Individual personal injury cases are being consolidated in multidistrict litigation in federal court, similar to how pharmaceutical and other mass tort cases are handled. This allows for coordinated discovery—the process where plaintiffs' lawyers can obtain internal company documents—while preserving individual cases for trial.
The companies have filed motions to dismiss many of these cases, arguing that Section 230 of the Communications Decency Act protects them from liability for user-generated content, and that their platforms are protected speech under the First Amendment. Courts are evaluating these arguments. Some cases have survived motions to dismiss, allowing discovery to proceed. Others are still in early stages.
No global settlements have been reached as of late 2024, and these cases are expected to take years to resolve. The legal questions involve both fact issues—what did the companies know and when—and novel legal issues about whether platforms can be held liable for design features alleged to cause harm, separate from content posted by users.
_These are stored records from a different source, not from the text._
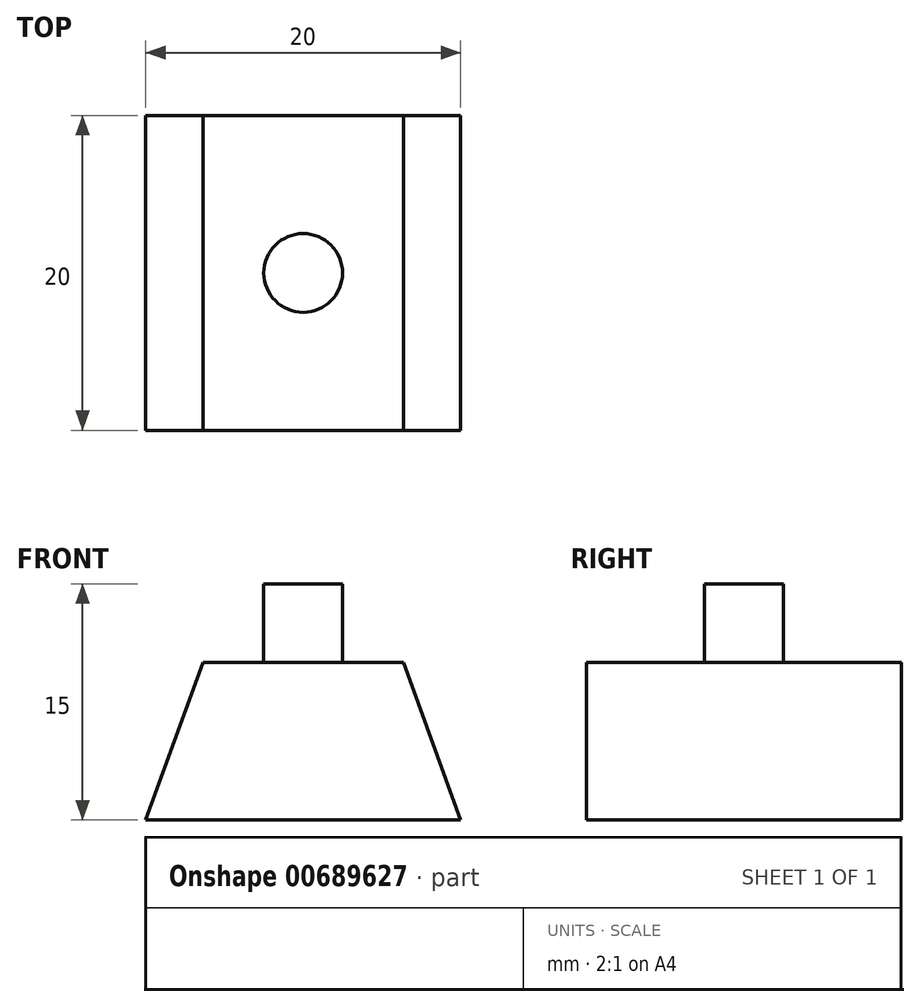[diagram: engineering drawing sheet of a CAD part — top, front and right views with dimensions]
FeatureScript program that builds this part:
annotation { "Feature Type Name" : "Feature", "Feature Type Description" : "" }
export const myFeature = defineFeature(function(context is Context, id is Id, definition is map)
    precondition{}
    {
        {
            var Q0;
            Q0=qCreatedBy(makeId("Front.planeOp"),FACE);
            var sketch = newSketch(context, id + "F0", { "sketchPlane" : qUnion([Q0])});
            skLineSegment(sketch, "E0", {"start": v(0, 0) * mm, "end": v(-20, 0) * mm});
            skLineSegment(sketch, "E1", {"start": v(-16.36, 10) * mm, "end": v(-3.64, 10) * mm});
            skLineSegment(sketch, "E2", {"start": v(-20, 0) * mm, "end": v(-16.36, 10) * mm});
            skLineSegment(sketch, "E3", {"start": v(-3.64, 10) * mm, "end": v(0, 0) * mm});
            skSolve(sketch);
        }
        {
            var Q0;
            Q0=makeQuery(id+"F0.imprint","IMPRINT",FACE,{"disambiguationData":[TD([[makeQuery(id+"F0.imprint","IMPRINT",EDGE,{"derivedFrom":sQuery(id+"F0.wireOp",EDGE,"E0")}),-1.0]])]});
            extrude(context, id + "F1", {"entities" : qUnion([Q0]), "depth" : 20 * mm, "offsetDistance" : 25 * mm});
        }
        {
            var Q0;
            Q0=qCreatedBy(makeId("Top.planeOp"),FACE);
            var sketch = newSketch(context, id + "F2", { "sketchPlane" : qUnion([Q0])});
            skLineSegment(sketch, "E4", {"start": v(0, 0) * mm, "end": v(0, -10) * mm});
            skLineSegment(sketch, "E5", {"start": v(0, -10) * mm, "end": v(-10, -10) * mm});
            skCircle(sketch, "E6", {"center": v(-10, -10) * mm, "radius": 2.5 * mm});
            skSolve(sketch);
        }
        {
            var Q0;
            Q0 = qSketchRegion(id + "F2", true);
            extrude(context, id + "F3", {"entities" : qUnion([Q0]), "operationType" : NewBodyOperationType.ADD, "depth" : 15 * mm, "offsetDistance" : 25 * mm});
        }
    });
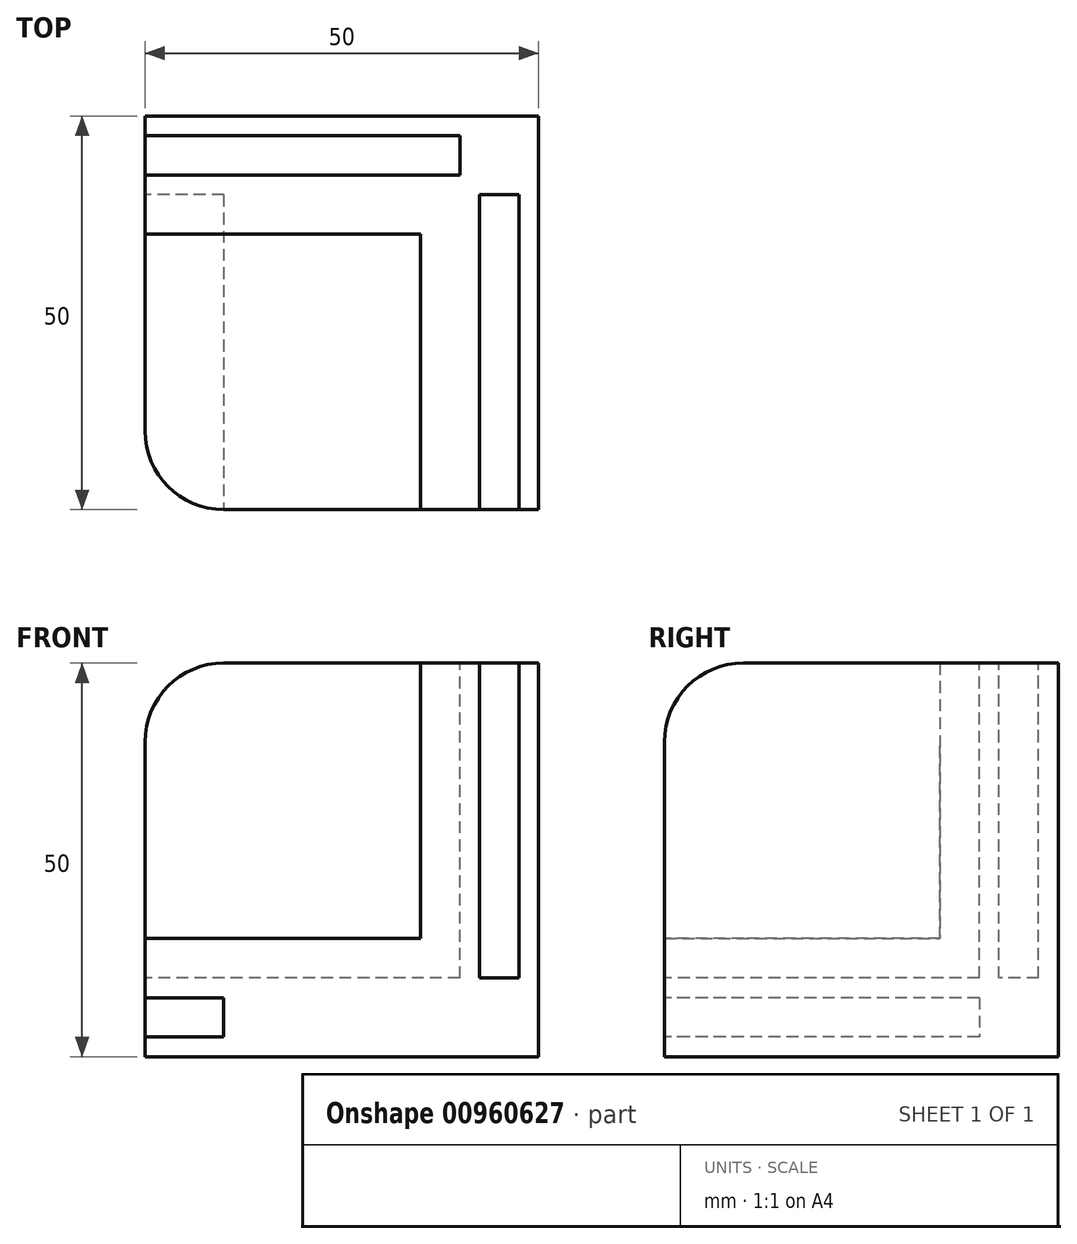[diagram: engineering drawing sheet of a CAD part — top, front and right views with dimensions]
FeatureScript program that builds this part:
annotation { "Feature Type Name" : "Feature", "Feature Type Description" : "" }
export const myFeature = defineFeature(function(context is Context, id is Id, definition is map)
    precondition{}
    {
        {
            var Q0;
            Q0=qCreatedBy(makeId("Top.planeOp"),FACE);
            var sketch = newSketch(context, id + "F0", { "sketchPlane" : qUnion([Q0])});
            skLineSegment(sketch, "E0.bottom", {"start": v(0, 0) * mm, "end": v(-50, 0) * mm});
            skLineSegment(sketch, "E0.top", {"start": v(0, -50) * mm, "end": v(-40, -50) * mm});
            skLineSegment(sketch, "E0.left", {"start": v(0, 0) * mm, "end": v(0, -50) * mm});
            skLineSegment(sketch, "E0.right", {"start": v(-50, 0) * mm, "end": v(-50, -40) * mm});
            skPoint(sketch, "E1.visualSharp", {"position": v(-50, -50) * mm});
            skArc(sketch, "E1.filletArc", {"start": v(-50, -40) * mm, "mid": v(-47.07, -47.07) * mm, "end": v(-40, -50) * mm});
            skSolve(sketch);
        }
        {
            var Q0;
            Q0=makeQuery(id+"F0.imprint","IMPRINT",FACE,{"disambiguationData":[TD([[makeQuery(id+"F0.imprint","IMPRINT",EDGE,{"derivedFrom":sQuery(id+"F0.wireOp",EDGE,"tNkWgY0K-5FoM-fzsk-HCrw-KOSka2LcS9h1.bottom")}),-1.0]])]});
            var Q1;
            Q1=makeQuery(id+"F0.imprint","IMPRINT",FACE,{"disambiguationData":[TD([[makeQuery(id+"F0.imprint","IMPRINT",EDGE,{"derivedFrom":sQuery(id+"F0.wireOp",EDGE,"E0.bottom")}),1.0]])]});
            var Q2;
            Q2=makeQuery(id+"F0.imprint","IMPRINT",FACE,{"disambiguationData":[TD([[makeQuery(id+"F0.imprint","IMPRINT",EDGE,{"derivedFrom":sQuery(id+"F0.wireOp",EDGE,"E0.top")}),-1.0]])]});
            var Q3;
            Q3=makeQuery(id+"F0.imprint","IMPRINT",FACE,{"disambiguationData":[TD([[makeQuery(id+"F0.imprint","IMPRINT",EDGE,{"derivedFrom":sQuery(id+"F0.wireOp",EDGE,"fvIwUqZD-S5C8-yHxi-N0ak-uGxWySerV2bo.bottom")}),1.0]])]});
            var Q4;
            Q4=makeQuery(id+"F0.imprint","IMPRINT",FACE,{"disambiguationData":[TD([[makeQuery(id+"F0.imprint","IMPRINT",EDGE,{"derivedFrom":sQuery(id+"F0.wireOp",EDGE,"JSCxDXyh-nDxv-V0qH-dKlW-7TGNpykFalIj.bottom")}),1.0]])]});
            extrude(context, id + "F1", {"entities" : qUnion([Q0, Q1, Q2, Q3, Q4]), "depth" : 15 * mm, "offsetDistance" : 25 * mm});
        }
        {
            var Q0;
            Q0=qCreatedBy(makeId("Right.planeOp"),FACE);
            var sketch = newSketch(context, id + "F2", { "sketchPlane" : qUnion([Q0])});
            skLineSegment(sketch, "E2.bottom", {"start": v(0, 10) * mm, "end": v(-50, 10) * mm});
            skLineSegment(sketch, "E2.top", {"start": v(0, 50) * mm, "end": v(-40, 50) * mm});
            skLineSegment(sketch, "E2.left", {"start": v(0, 10) * mm, "end": v(0, 50) * mm});
            skLineSegment(sketch, "E2.right", {"start": v(-50, 10) * mm, "end": v(-50, 40) * mm});
            skPoint(sketch, "E3.visualSharp", {"position": v(-50, 50) * mm});
            skArc(sketch, "E3.filletArc", {"start": v(-40, 50) * mm, "mid": v(-47.07, 47.07) * mm, "end": v(-50, 40) * mm});
            skSolve(sketch);
        }
        {
            var Q0;
            Q0=makeQuery(id+"F2.imprint","IMPRINT",FACE,{"disambiguationData":[TD([[makeQuery(id+"F2.imprint","IMPRINT",EDGE,{"derivedFrom":sQuery(id+"F2.wireOp",EDGE,"E2.bottom")}),-1.0]])]});
            extrude(context, id + "F3", {"entities" : qUnion([Q0]), "operationType" : NewBodyOperationType.ADD, "oppositeDirection" : true, "depth" : 15 * mm, "offsetDistance" : 25 * mm});
        }
        {
            var Q0;
            Q0=qCreatedBy(makeId("Front.planeOp"),FACE);
            var sketch = newSketch(context, id + "F4", { "sketchPlane" : qUnion([Q0])});
            skLineSegment(sketch, "E4.bottom", {"start": v(-10, 10) * mm, "end": v(-50, 10) * mm});
            skLineSegment(sketch, "E4.top", {"start": v(-10, 50) * mm, "end": v(-40, 50) * mm});
            skLineSegment(sketch, "E4.left", {"start": v(-10, 10) * mm, "end": v(-10, 50) * mm});
            skLineSegment(sketch, "E4.right", {"start": v(-50, 10) * mm, "end": v(-50, 40) * mm});
            skPoint(sketch, "E5.visualSharp", {"position": v(-50, 50) * mm});
            skArc(sketch, "E5.filletArc", {"start": v(-40, 50) * mm, "mid": v(-47.07, 47.07) * mm, "end": v(-50, 40) * mm});
            skSolve(sketch);
        }
        {
            var Q0;
            Q0=makeQuery(id+"F4.imprint","IMPRINT",FACE,{"disambiguationData":[TD([[makeQuery(id+"F4.imprint","IMPRINT",EDGE,{"derivedFrom":sQuery(id+"F4.wireOp",EDGE,"E4.bottom")}),-1.0]])]});
            extrude(context, id + "F5", {"entities" : qUnion([Q0]), "operationType" : NewBodyOperationType.ADD, "depth" : 15 * mm, "offsetDistance" : 25 * mm});
        }
        {
            var Q0;
            Q0=makeQuery(id+"F3.boolean.opBoolean","MERGE",FACE,{"derivedFrom":[makeQuery(id+"F1.opExtrude","SWEPT_FACE",FACE,{"disambiguationData":[OSD([sQuery(id+"F0.wireOp",EDGE,"E0.top")])]}),makeQuery(id+"F3.opExtrude","SWEPT_FACE",FACE,{"disambiguationData":[OSD([sQuery(id+"F2.wireOp",EDGE,"E2.right")])]})]});
            var sketch = newSketch(context, id + "F6", { "sketchPlane" : qUnion([Q0])});
            skLineSegment(sketch, "E6.bottom", {"start": v(-10, 2.5) * mm, "end": v(-60, 2.5) * mm});
            skLineSegment(sketch, "E6.top", {"start": v(-10, 7.5) * mm, "end": v(-60, 7.5) * mm});
            skLineSegment(sketch, "E6.left", {"start": v(-10, 2.5) * mm, "end": v(-10, 7.5) * mm});
            skLineSegment(sketch, "E6.right", {"start": v(-60, 2.5) * mm, "end": v(-60, 7.5) * mm});
            skLineSegment(sketch, "E7.bottom", {"start": v(-10, 2.5) * mm, "end": v(-15, 2.5) * mm});
            skLineSegment(sketch, "E7.top", {"start": v(-10, 52.5) * mm, "end": v(-15, 52.5) * mm});
            skLineSegment(sketch, "E8.bottom", {"start": v(-2.5, 10) * mm, "end": v(-7.5, 10) * mm});
            skLineSegment(sketch, "E8.top", {"start": v(-2.5, 60) * mm, "end": v(-7.5, 60) * mm});
            skLineSegment(sketch, "E8.left", {"start": v(-2.5, 10) * mm, "end": v(-2.5, 60) * mm});
            skLineSegment(sketch, "E8.right", {"start": v(-7.5, 10) * mm, "end": v(-7.5, 60) * mm});
            skSolve(sketch);
        }
        {
            var Q0;
            {var subQ5=sQuery(id+"F6.wireOp",EDGE,"E7.bottom");Q0=makeQuery(id+"F6.imprint","IMPRINT",FACE,{"disambiguationData":[TD([[makeQuery(id+"F6.imprint","IMPRINT",EDGE,{"derivedFrom":subQ5}),-1.0]])]});}
            var Q1;
            {var subQ0=sQuery(id+"F6.wireOp",EDGE,"E7.right");var subQ5=sQuery(id+"F6.wireOp",EDGE,"E6.top");var subQ7=makeQuery(id+"F6.imprint","INTERSECT",VERTEX,{"derivedFrom":[subQ5,subQ0]});Q1=makeQuery(id+"F6.imprint","IMPRINT",FACE,{"disambiguationData":[TD([[makeQuery(id+"F6.imprint","IMPRINT",EDGE,{"disambiguationData":[TD([[subQ7,-1.0]])],"derivedFrom":subQ5}),1.0]])]});}
            var Q2;
            {var subQ0=sQuery(id+"F6.wireOp",EDGE,"E6.right");Q2=makeQuery(id+"F6.imprint","IMPRINT",FACE,{"disambiguationData":[TD([[makeQuery(id+"F6.imprint","IMPRINT",EDGE,{"derivedFrom":subQ0}),-1.0]])]});}
            var Q3;
            {var subQ0=sQuery(id+"F6.wireOp",EDGE,"E8.bottom");Q3=makeQuery(id+"F6.imprint","IMPRINT",FACE,{"disambiguationData":[TD([[makeQuery(id+"F6.imprint","IMPRINT",EDGE,{"derivedFrom":subQ0}),-1.0]])]});}
            var Q4;
            {var subQ0=sQuery(id+"F6.wireOp",EDGE,"E8.top");Q4=makeQuery(id+"F6.imprint","IMPRINT",FACE,{"disambiguationData":[TD([[makeQuery(id+"F6.imprint","IMPRINT",EDGE,{"derivedFrom":subQ0}),1.0]])]});}
            extrude(context, id + "F7", {"entities" : qUnion([Q0, Q1, Q2, Q3, Q4]), "operationType" : NewBodyOperationType.REMOVE, "oppositeDirection" : true, "depth" : 40 * mm, "offsetDistance" : 25 * mm});
        }
        {
            var Q0;
            Q0=makeQuery(id+"F5.boolean.opBoolean","MERGE",FACE,{"derivedFrom":[makeQuery(id+"F3.opExtrude","SWEPT_FACE",FACE,{"disambiguationData":[OSD([sQuery(id+"F2.wireOp",EDGE,"E2.top")])]}),makeQuery(id+"F5.opExtrude","SWEPT_FACE",FACE,{"disambiguationData":[OSD([sQuery(id+"F4.wireOp",EDGE,"E4.top")])]})]});
            var sketch = newSketch(context, id + "F8", { "sketchPlane" : qUnion([Q0])});
            skLineSegment(sketch, "E9.bottom", {"start": v(-10, -2.5) * mm, "end": v(-60, -2.5) * mm});
            skLineSegment(sketch, "E9.top", {"start": v(-10, -7.5) * mm, "end": v(-60, -7.5) * mm});
            skLineSegment(sketch, "E9.left", {"start": v(-10, -2.5) * mm, "end": v(-10, -7.5) * mm});
            skLineSegment(sketch, "E9.right", {"start": v(-60, -2.5) * mm, "end": v(-60, -7.5) * mm});
            skSolve(sketch);
        }
        {
            var Q0;
            {var subQ0=sQuery(id+"F8.wireOp",EDGE,"E9.left");Q0=makeQuery(id+"F8.imprint","IMPRINT",FACE,{"disambiguationData":[TD([[makeQuery(id+"F8.imprint","IMPRINT",EDGE,{"derivedFrom":subQ0}),-1.0]])]});}
            var Q1;
            {var subQ0=sQuery(id+"F8.wireOp",EDGE,"E9.right");Q1=makeQuery(id+"F8.imprint","IMPRINT",FACE,{"disambiguationData":[TD([[makeQuery(id+"F8.imprint","IMPRINT",EDGE,{"derivedFrom":subQ0}),1.0]])]});}
            extrude(context, id + "F9", {"entities" : qUnion([Q0, Q1]), "operationType" : NewBodyOperationType.REMOVE, "oppositeDirection" : true, "depth" : 40 * mm, "offsetDistance" : 25 * mm});
        }
    });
For families considering whether to come forward, the litigation is active and lawyers continue to investigate cases. The discovery process in existing cases is producing documents that may strengthen the allegations in the complaints as internal communications and research become part of the public record through court filings.
What you are watching is the legal system slowly catching up to a technology that moved faster than regulation, and to companies that, according to the lawsuits, had information about harm that parents and doctors did not have access to when it would have mattered most.
What happened to your child was not your fault. You could not have known what the companies allegedly knew and chose not to share. You were not overreacting when you felt something was wrong. The internal documents described in these lawsuits suggest that the platforms were designed in ways that exploited your child's developmental stage for profit, that the companies allegedly had research showing this was happening, and that they made business decisions that prioritized user growth and engagement time over the wellbeing of adolescent users.
The young person struggling with depression, anxiety, disordered eating, or self-harm is not weak or broken. They were, according to the allegations in hundreds of lawsuits now moving through courts, targeted by some of the most sophisticated behavioral engineering ever created, designed by companies that allegedly knew exactly what they were doing and did it anyway. That is not a moral failure. That is not bad parenting. That is what the litigation describes as a business model that treated a generation of children as a resource to extract value from, and the cost is being counted in mental health crisis numbers that keep climbing.